Он покорно лёг. Она устало опустилась на кровать.

— Андрей, ты должен выслушать меня, — сказала Олива и осеклась — никогда ещё ей не приходилось называть Салтыкова по имени, и это невольно резануло ей уши, — Я всегда считала тебя своим лучшим другом, и любила тебя как брата, но теперь… я, честно говоря, просто в шоке… от такого твоего… порыва…

— Но я не могу относиться к тебе как к другу! Ты с ума меня свела…

— Я прошу тебя, — сухо перебила его Олива, — Во имя нашей дружбы отставить эти разговоры. Иначе наша сегодняшняя встреча окажется для нас с тобой последней.

— Нет, нет, только не это!!! — с отчаяньем в голосе взмолился Салтыков, — Я не вынесу, я не вынесу этого! Я камнем брошусь вниз на мостовую!!! Олива! Я весь в твоей власти, я сошёл с ума, я ничего не соображаю… Олива! Не будь такой жестокой ко мне! Позволь мне хотя бы раз прикоснуться к твоей волшебной груди…

— Нет! Ты с ума сошёл?! Оставь меня, ос…

Слабые её попытки вырваться успехом не увенчались. Салтыков навалился сверху, зажал ей рот страстным поцелуем. Олива больше не сопротивлялась — Салтыков ведь по сути не был ей противен, он нравился ей. От него приятно и возбуждающе пахло чуть-чуть мужским дезодорантом, чуть-чуть одеколоном «Хуго Босс» и чуть-чуть сигаретами «Винстон», образуя в своей смеси такой приятный и желанный для каждой женщины запах мужчины. В сумерках питерской ночи он казался ей не просто обаятельным, а красивым, почти совершенным. Олива обхватила руками его крепкий торс, движением головы откинула со лба волосы и как-то сразу обмякла в его руках.

…Они лежали под одним одеялом, такие близкие и одновременно чужие друг другу. Салтыков задумчиво гладил Оливе волосы. Она же придвинулась к нему поближе и спрятала лицо у него на груди.

— Так значит, ты никогда не относился ко мне как к подруге?

— Получается, что так…

Салтыков осторожно гладил ей волосы, лоб, переносицу. Олива закрыла глаза: ей было приятно.

— Оливка… — нежно позвал он.

Она открыла глаза. Провела рукой по его волосам. Он принялся жадно целовать ей грудь, спускаясь всё ниже и ниже.

— Ты такая нежная…

Резким движением он отшвырнул в сторону одеяло. Олива скрестила руки на груди, сдвинула вместе ноги.

— Невинная такая…

Олива положила голову ему на грудь. Его сердце бешено билось.
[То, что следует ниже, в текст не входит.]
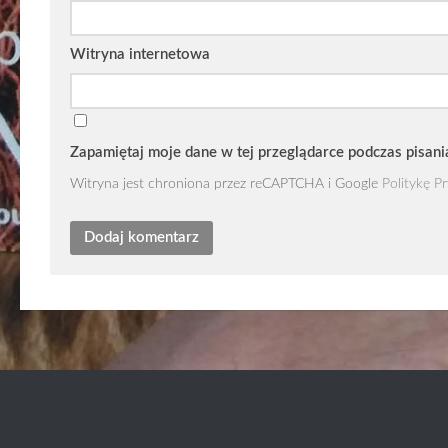
Witryna internetowa
Zapamiętaj moje dane w tej przeglądarce podczas pisani
Witryna jest chroniona przez reCAPTCHA i Google
Politykę P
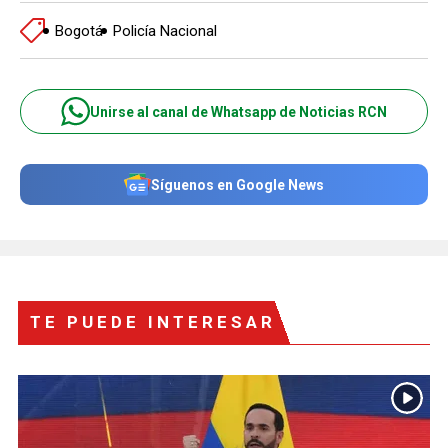
Bogotá
Policía Nacional
Unirse al canal de Whatsapp de Noticias RCN
Síguenos en Google News
TE PUEDE INTERESAR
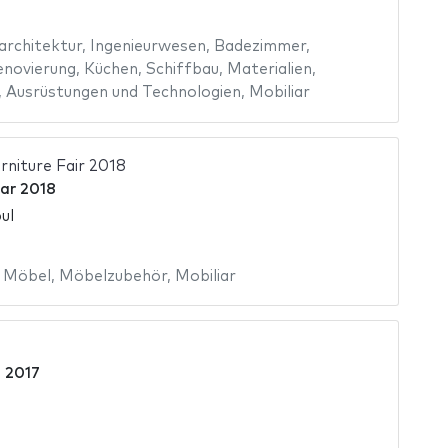
architektur
,
Ingenieurwesen
,
Badezimmer
,
enovierung
,
Küchen
,
Schiffbau
,
Materialien
,
,
Ausrüstungen und Technologien
,
Mobiliar
rniture Fair 2018
ar 2018
ul
,
Möbel
,
Möbelzubehör
,
Mobiliar
 2017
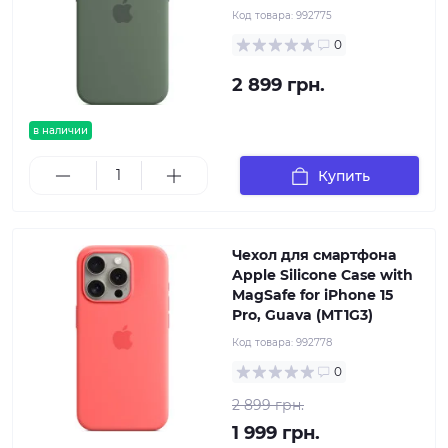
Код товара:
992775
0
2 899 грн.
в наличии
Купить
Чехол для смартфона
Apple Silicone Case with
MagSafe for iPhone 15
Pro, Guava (MT1G3)
Код товара:
992778
0
2 899 грн.
1 999 грн.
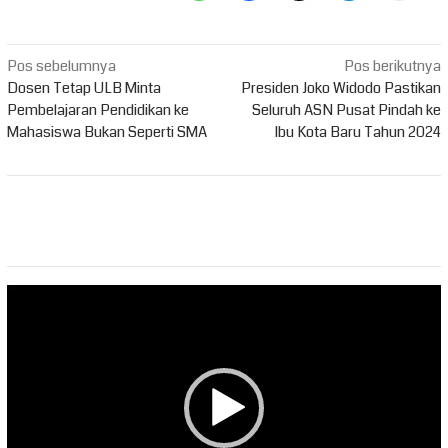
Navigasi
Pos sebelumnya
Pos berikutnya
pos
Dosen Tetap ULB Minta
Presiden Joko Widodo Pastikan
Pembelajaran Pendidikan ke
Seluruh ASN Pusat Pindah ke
Mahasiswa Bukan Seperti SMA
Ibu Kota Baru Tahun 2024
Pemutar
Video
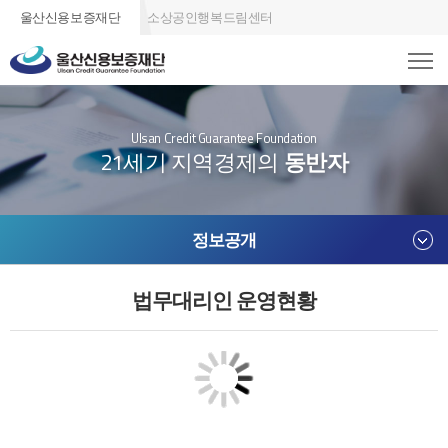
울산신용보증재단
소상공인행복드림센터
Ulsan Credit Guarantee Foundation
21세기 지역경제의
동반자
정보공개
법무대리인 운영현황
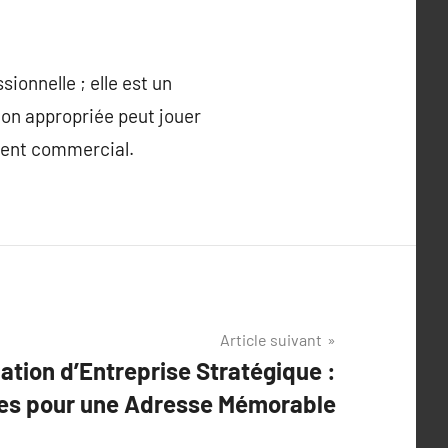
ionnelle ; elle est un
ation appropriée peut jouer
ement commercial.
Article suivant
ation d’Entreprise Stratégique :
ies pour une Adresse Mémorable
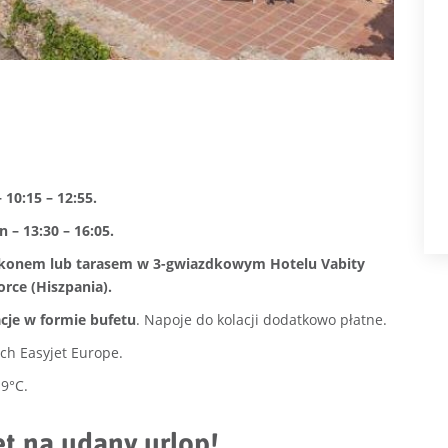
 10:15 – 12:55.
 – 13:30 – 16:05.
lkonem lub tarasem w 3-gwiazdkowym Hotelu Vabity
orce (Hiszpania).
acje w formie bufetu
. Napoje do kolacji dodatkowo płatne.
ych Easyjet Europe.
9°C.
et na udany urlop!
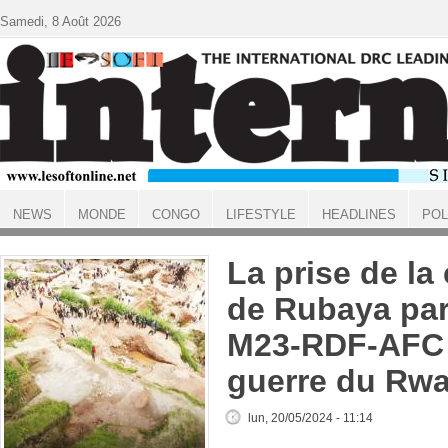
Aller au contenu principal
Samedi, 8 Août 2026
NEWS
MONDE
CONGO
LIFESTYLE
HEADLINES
POL
ACCUEIL
La prise de la 
de Rubaya par 
M23-RDF-AFC 
guerre du Rw
lun, 20/05/2024 - 11:14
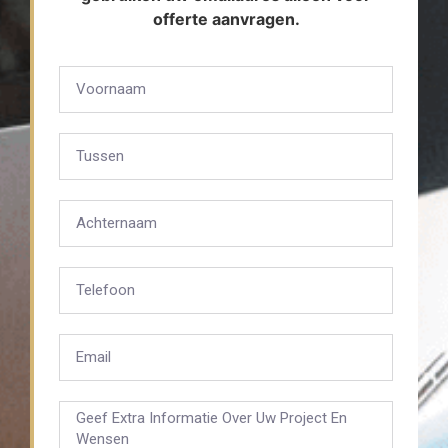
offerte aanvragen.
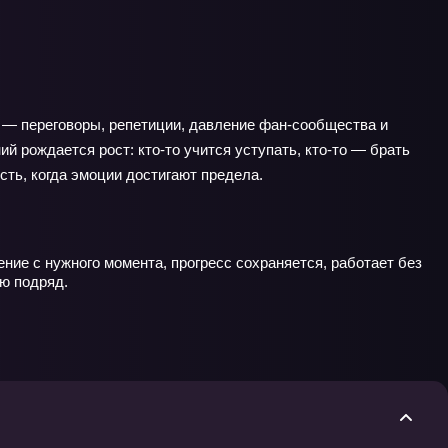
ю — переговоры, репетиции, давление фан-сообщества и
й рождается рост: кто-то учится уступать, кто-то — брать
ость, когда эмоции достигают предела.
ние с нужного момента, прогресс сохраняется, работает без
ю подряд.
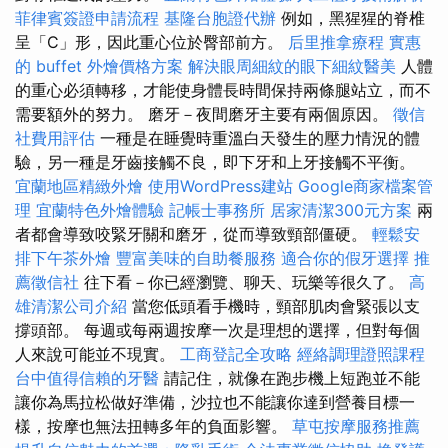
菲律賓簽證申請流程
基隆台胞證代辦
例如，黑猩猩的脊椎
呈「C」形，因此重心位於臀部前方。
后里推拿療程
實惠
的 buffet 外燴價格方案
解決眼周細紋的眼下細紋醫美
人體
的重心必須轉移，才能使身體長時間保持兩條腿站立，而不
需要額外的努力。 磨牙－夜間磨牙主要有兩個原因。
徵信
社費用評估
一種是在睡覺時重溫白天發生的壓力情況的體
驗，另一種是牙齒接觸不良，即下牙和上牙接觸不平衡。
宜蘭地區精緻外燴
使用WordPress建站
Google商家檔案管
理
宜蘭特色外燴體驗
記帳士事務所
居家清潔300元方案
兩
者都會導致咬緊牙關和磨牙，從而導致頸部僵硬。
輕鬆安
排下午茶外燴
豐富美味的自助餐服務
適合你的假牙選擇
推
薦徵信社
往下看－你已經瀏覽、聊天、玩樂等很久了。
高
雄清潔公司介紹
當您低頭看手機時，頸部肌肉會緊張以支
撐頭部。 每週或每兩週按摩一次是理想的選擇，但對每個
人來說可能並不現實。
工商登記全攻略
經絡調理證照課程
台中值得信賴的牙醫
請記住，就像在跑步機上短跑並不能
讓你為馬拉松做好準備，沙拉也不能讓你達到營養目標一
樣，按摩也無法扭轉多年的負面影響。
草屯按摩服務推薦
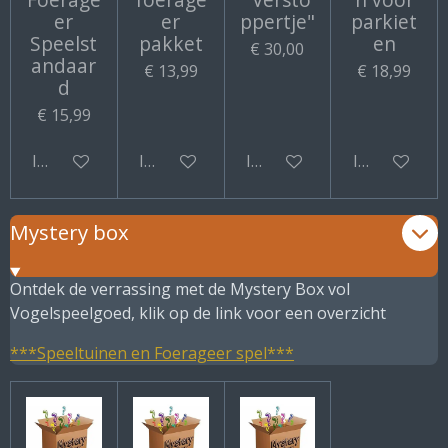
er
er
ppertje"
parkiet
Speelst
pakket
en
€ 30,00
andaar
€ 13,99
€ 18,99
d
€ 15,99
In winkelwagen
In winkelwagen
In winkelwagen
In winkelwa
Mystery box
Ontdek de verrassing met de Mystery Box vol
Vogelspeelgoed, klik op de link voor een overzicht
***Speeltuinen en Foerageer spel***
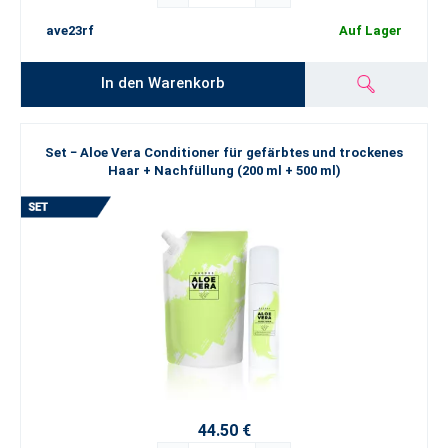
ave23rf
Auf Lager
In den Warenkorb
Set − Aloe Vera Conditioner für gefärbtes und trockenes
Haar + Nachfüllung (200 ml + 500 ml)
44.50 €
— Чего это оно у тебя колотится?

— Что?

— Сердце, говорю, колотится. Ты нервничаешь? Волнуешься?

— Я хочу тебя!..

— Но это невозможно, — отрезала Олива, — К тому же, нам нечем предохраняться.
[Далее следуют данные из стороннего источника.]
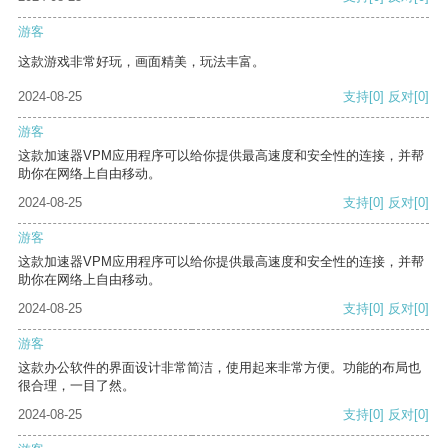
游客
这款游戏非常好玩，画面精美，玩法丰富。
2024-08-25
支持
[0]
反对
[0]
游客
这款加速器VPM应用程序可以给你提供最高速度和安全性的连接，并帮
助你在网络上自由移动。
2024-08-25
支持
[0]
反对
[0]
游客
这款加速器VPM应用程序可以给你提供最高速度和安全性的连接，并帮
助你在网络上自由移动。
2024-08-25
支持
[0]
反对
[0]
游客
这款办公软件的界面设计非常简洁，使用起来非常方便。功能的布局也
很合理，一目了然。
2024-08-25
支持
[0]
反对
[0]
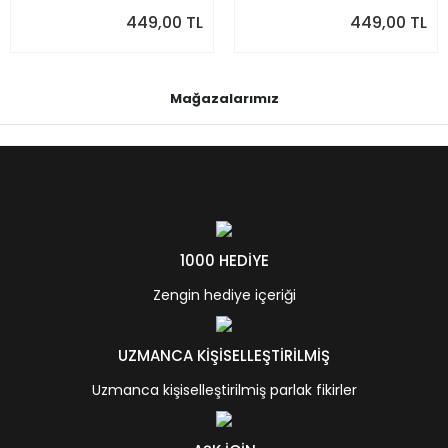
449,00 TL
449,00 TL
Mağazalarımız
1000 HEDİYE
Zengin hediye içeriği
UZMANCA KİŞİSELLEŞTİRİLMİŞ
Uzmanca kişiselleştirilmiş parlak fikirler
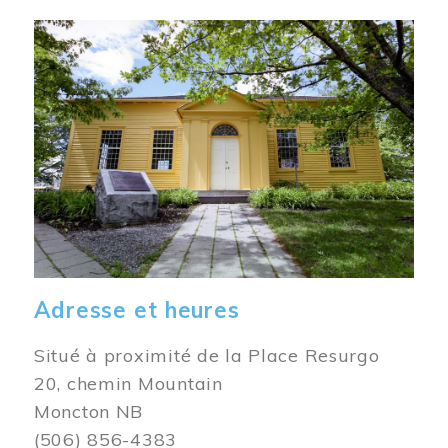
Image
Adresse et heures
Situé à proximité de la Place Resurgo
20, chemin Mountain
Moncton NB
(506) 856-4383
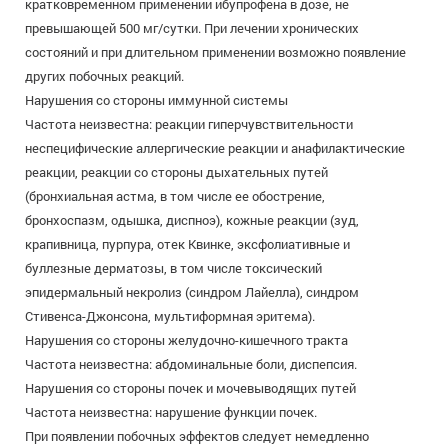
кратковременном применении ибупрофена в дозе, не
превышающей 500 мг/сутки. При лечении хронических
состояний и при длительном применении возможно появление
других побочных реакций.
Нарушения со стороны иммунной системы
Частота неизвестна: реакции гиперчувствительности
неспецифические аллергические реакции и анафилактические
реакции, реакции со стороны дыхательных путей
(бронхиальная астма, в том числе ее обострение,
бронхоспазм, одышка, диспноэ), кожные реакции (зуд,
крапивница, пурпура, отек Квинке, эксфолиативные и
буллезные дерматозы, в том числе токсический
эпидермальный некролиз (синдром Лайелла), синдром
Стивенса-Джонсона, мультиформная эритема).
Нарушения со стороны желудочно-кишечного тракта
Частота неизвестна: абдоминальные боли, диспепсия.
Нарушения со стороны почек и мочевыводящих путей
Частота неизвестна: нарушение функции почек.
При появлении побочных эффектов следует немедленно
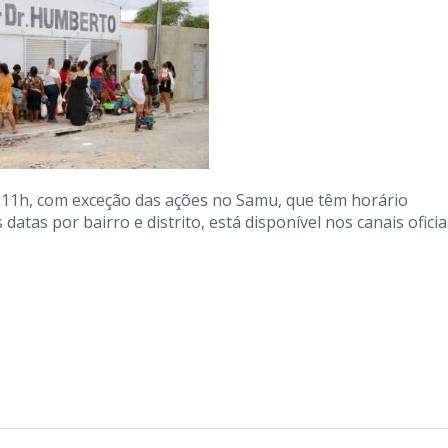
11h, com exceção das ações no Samu, que têm horário
atas por bairro e distrito, está disponível nos canais oficia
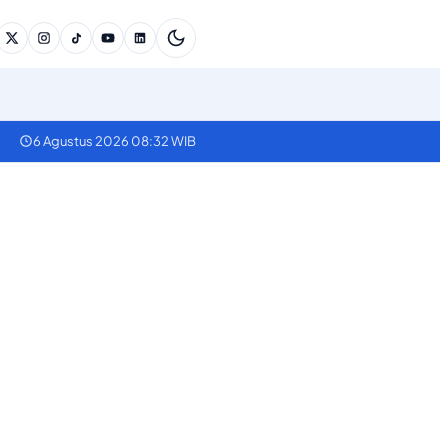
6 Agustus 2026 08:32 WIB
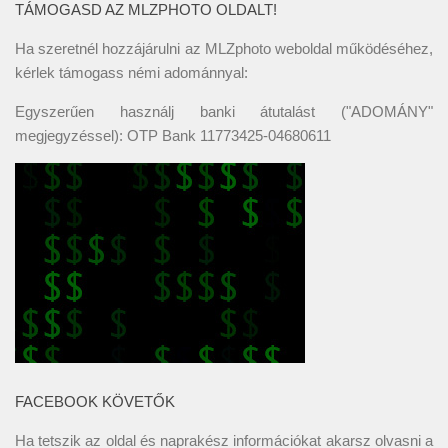
TÁMOGASD AZ MLZPHOTO OLDALT!
Ha szeretnél hozzájárulni az MLZphoto weboldal működéséhez,
kérlek támogass némi adománnyal:
Egyszerűen használj banki átutalást ("ADOMÁNY"
megjegyzéssel): OTP Bank 11773425-04680611
FACEBOOK KÖVETŐK
Ha tetszik az oldal és naprakész információkat akarsz olvasni a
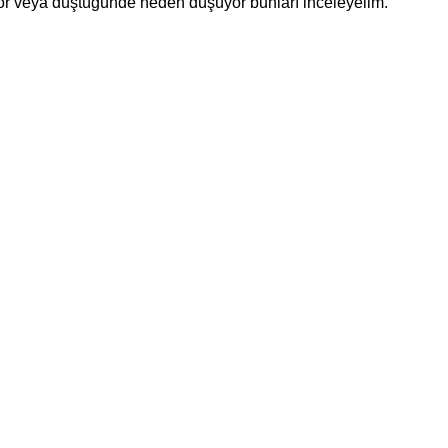
or veya düştüğünde neden düşüyor bunları inceleyelim.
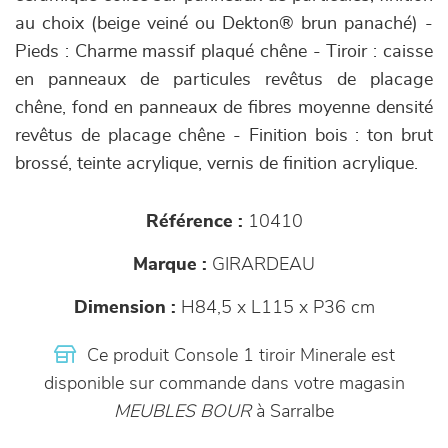
au choix (beige veiné ou Dekton® brun panaché) -
Pieds : Charme massif plaqué chêne - Tiroir : caisse
en panneaux de particules revêtus de placage
chêne, fond en panneaux de fibres moyenne densité
revêtus de placage chêne - Finition bois : ton brut
brossé, teinte acrylique, vernis de finition acrylique.
Référence :
10410
Marque :
GIRARDEAU
Dimension :
H84,5 x L115 x P36 cm
Ce produit Console 1 tiroir Minerale est
disponible sur commande dans votre magasin
MEUBLES BOUR
à Sarralbe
— Можно я покурю? — спросил Салтыков.

— Кури, конечно.

Он закурил. Синий дым наполнил комнату. Олива прислонилась к его плечу.

— Щас ведь все твои волосы сигаретным дымом провоняют, — сказал Салтыков.
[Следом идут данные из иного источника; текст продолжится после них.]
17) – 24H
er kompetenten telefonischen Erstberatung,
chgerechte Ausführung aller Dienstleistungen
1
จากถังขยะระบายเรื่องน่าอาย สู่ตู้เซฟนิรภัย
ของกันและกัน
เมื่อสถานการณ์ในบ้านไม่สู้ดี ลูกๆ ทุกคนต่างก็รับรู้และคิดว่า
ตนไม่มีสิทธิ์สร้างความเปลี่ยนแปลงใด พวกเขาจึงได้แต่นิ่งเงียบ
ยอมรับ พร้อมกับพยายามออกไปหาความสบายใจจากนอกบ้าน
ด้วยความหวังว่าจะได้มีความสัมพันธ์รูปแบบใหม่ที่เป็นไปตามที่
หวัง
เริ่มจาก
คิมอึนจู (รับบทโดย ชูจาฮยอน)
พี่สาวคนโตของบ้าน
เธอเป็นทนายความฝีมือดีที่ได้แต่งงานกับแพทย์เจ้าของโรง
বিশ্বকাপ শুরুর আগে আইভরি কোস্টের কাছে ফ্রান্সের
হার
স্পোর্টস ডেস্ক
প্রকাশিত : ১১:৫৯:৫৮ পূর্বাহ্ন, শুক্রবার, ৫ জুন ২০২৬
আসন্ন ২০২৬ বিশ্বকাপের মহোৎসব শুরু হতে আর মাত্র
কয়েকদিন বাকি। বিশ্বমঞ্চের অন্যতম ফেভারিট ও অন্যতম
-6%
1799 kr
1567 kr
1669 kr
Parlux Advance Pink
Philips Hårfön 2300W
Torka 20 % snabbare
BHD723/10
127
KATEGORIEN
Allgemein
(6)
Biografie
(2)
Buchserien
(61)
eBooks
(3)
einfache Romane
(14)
— Ну и ладно. Я всё равно завтра голову помою.

Салтыков молча выкурил одну сигарету, затем другую. Они опять легли под одеяло.

— Как же долго я ждал тебя… — произнёс он.

— Даже когда я с Даниилом встречалась?

— Ты не представляешь, как я тогда из-за этого бесился! Я был ужасно рад, когда вы расстались.

— У меня, между прочим, с ним секса не было, — заметила Олива, — И… ни с кем не было секса. А у тебя вон сколько девок было! Я-то помню твои похождения на турбазе…

— Ну и что?

— А то, что ты вот щас со мной лежишь, а потом приедешь в Архангельск и вдруг да найдёшь там себе кого-нибудь! А мне что тогда делать?

Он стиснул её в своих объятиях.

— Я тебе клянусь…

— Не клянись, — отрезала она, — Всё это ещё вилами по воде писано.

— Олива, Олива, что ты со мной сделала, — горячечно бормотал он, целуя её где-то в области пупка, — Никогда у меня ни с кем такого не было! Я не смогу жить без тебя…

— Это ты щас так говоришь. А что потом?

— Я на тебе женюсь.

…А в окно старой каморки медленно втекал голубой питерский рассвет.